British artist Damien Hirst, the enfant terrible of the contemporary art world, has positioned himself at the center of controversy again, but this time it’s not through the hawking of a diamond-encrusted platinum skull for $10 million or an attempt to pass off the most cynically presented fish carcass ever as fine art (which, quite frankly, he superbly achieved). The only criticism to be leveled at that iconic piece, the one composed of a tiger shark suspended in a formaldehyde-filled vitrine, was it’s unclever title: “The Physical Impossibility of Death in the Mind of Someone Living” — only unclever because someone bought the rotten (and rotting) object for $8 million, proving that a death of the mind in someone living was in fact not at all an impossibility.
But back to the controversy: shit. As in, “Oh shit, there’s another one,” because Hirst as the human piñata for the so-proletariat-it’s-cute “How the hell is that art?” mob, is perpetually embroiled in some maelstrom of controversy, often more than one at a time. Because I’m not even discussing “Veritas,” his 65-foot-tall bronze sculpture of a clothesless pregnant woman … vivisected. The Edgar Degas-inspired statue was recently erected on the waterfront of Ilfracombe, England, to the seeming bewilderment of many of its residents, who all should have pointed out that it was a 65-foot-tall bronze pregnant woman version of KAWS’ Dissected Companion which was itself a low-brow vinyl toy embodiment of a page from Disney’s whimsically illustrated “The Magic of Mengele!” surgical textbook for children.
All of this was a circuitous, self indulgent (for you as well since you’re still reading) way for me to arrive to Hirst’s “In and Out of Love,” an art installation that was shown at a retrospective of his work at London’s Tate Modern. The installation was comprised of two windowless rooms full of live butterflies both hatched from pupae pinned to hanging canvases and delivered from “reputable UK butterfly houses,” because so many of the UK butterfly houses you’ve frequented are irreputable.
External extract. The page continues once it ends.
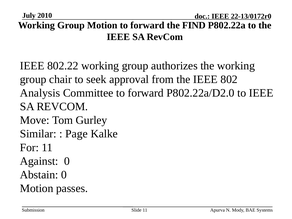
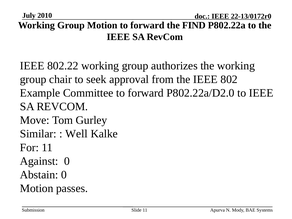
Analysis: Analysis -> Example
Page: Page -> Well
Of course, Hirst being Hirst and sensational articles being sensational articles, there’s a giant rub to be manufactured for manufacture. According to The Telegraph, “In and Out of Love” cost 9,000 butterflies their lives during its 23-week reign of terror. That death toll means any insect living today will cite Damien Hirst as the “Pol Pot of butterflies,” the museum-goers as his Khmer Rouge, and “In and Out of Love” as the Killing Fields. Trampled, swatted and fatally deprived, beautiful butterfly after beautiful butterfly shuffled off from their mortal coils, until a pile of Owl and Heliconius species’ wings pointed to the most brutal butterfly massacre in the history of butterfly massacres. Not since 8-year-old Tommy next door received a magnifying glass for his birthday had so many innocent winged creatures lost their lives.
In a quote taken from his website, Hirst says of the butterfly installation:
“It’s about love and realism, dreams, ideals, symbols, life and death. I worked out many possible trajectories for these things, like the way the real butterfly can destroy the ideal (birthday-card) kind of love; the symbol exists apart from the real thing. Or the butterflies still being beautiful even when dead.”
Love, Damien? Love? Butterflies do not destroy love; they are the living embodiment of love. You, sir, are the destroyer of love … is what PETA would say. In response to Damien “Slobodan Milosevic of the Animal Kingdom” Hirst, the animal rights group released a statement that read:
“Damien Hirst’s quest to be edgy is as boring as it is callous. It does not matter whether Hirst killed the animals himself or sat by while thousands of them were massacred for his own unjustifiable amusement. Butterflies are beautiful parts of nature and should be enjoyed in the wild instead of destroyed for something predictable and unimaginative.”